Ciguatoxins are the toxic principles of ciguatera, a widespread seafood poisoning of dinoflagellate origin. The structures consist of 13 trans-fused cyclic ethers including eight- and nine-membered oxacycles. Here, we will present our achievement of the first total synthesis of ciguatoxin CTX3C (1) using ring-closing metathesis (RCM) as the key transformation. The ABCDE fragment 2 was synthesized by an alkylative coupling between the AB ring 4 and the E ring 5, followed by construction of the CD ring portion using RCM. The synthesis of the HIJKLM ring fragment 3 was started from the I ring 6 and the LM ring 7, which were coupled by esterification to afford the dithioacetal 17. Intramolecular carbonyl olefination of 17 using a low-valent titanium reagent produced the cyclic enol ether 16 reproducibly, the product 16 was then converted to the IJKLM fragment 19. Furthermore, the H ring moiety was successfully constructed in 19 in a similar manner to our previously established route, utilizing an acid catalyzed vinylepoxide-alcohol cyclization.
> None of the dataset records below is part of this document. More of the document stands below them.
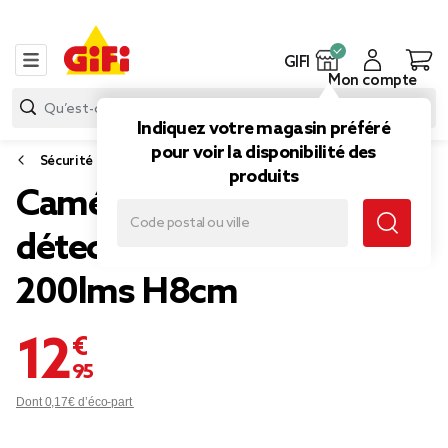
GIFI
Mon compte
Indiquez votre magasin préféré
pour voir la disponibilité des
Sécurité de la maison
produits
Caméra factice solaire
détection projecteur 9LED
200lms H8cm
12,95 €
Dont 0,17€ d’éco-part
In order to establish a viable coupling strategy of the fragments, the EFGH ring fragment 36 was chosen as a model compound. The desired mixed acetal 32 was obtained by the reaction of the seven-membered acetal 31 with TMSSPh in the presence of TMSOTf in 87% yield. Subsequently, the RCM reaction of 35 successfully provided the EFGH ring fragment 36. Next, the developed coupling method was applied to the total synthesis. Condensation between the ABCDE ring fragment 2 and the HIJKLM ring fragment 3 afforded the seven-membered acetal 37. Finally, deprotection of the tris-benzyl CTX3C (41) under Birch conditions gave synthetic 1, identical in all respect with the natural product. We have thus realized the first total synthesis of CTX3C (1) using a powerful, highly convergent, and efficient strategy.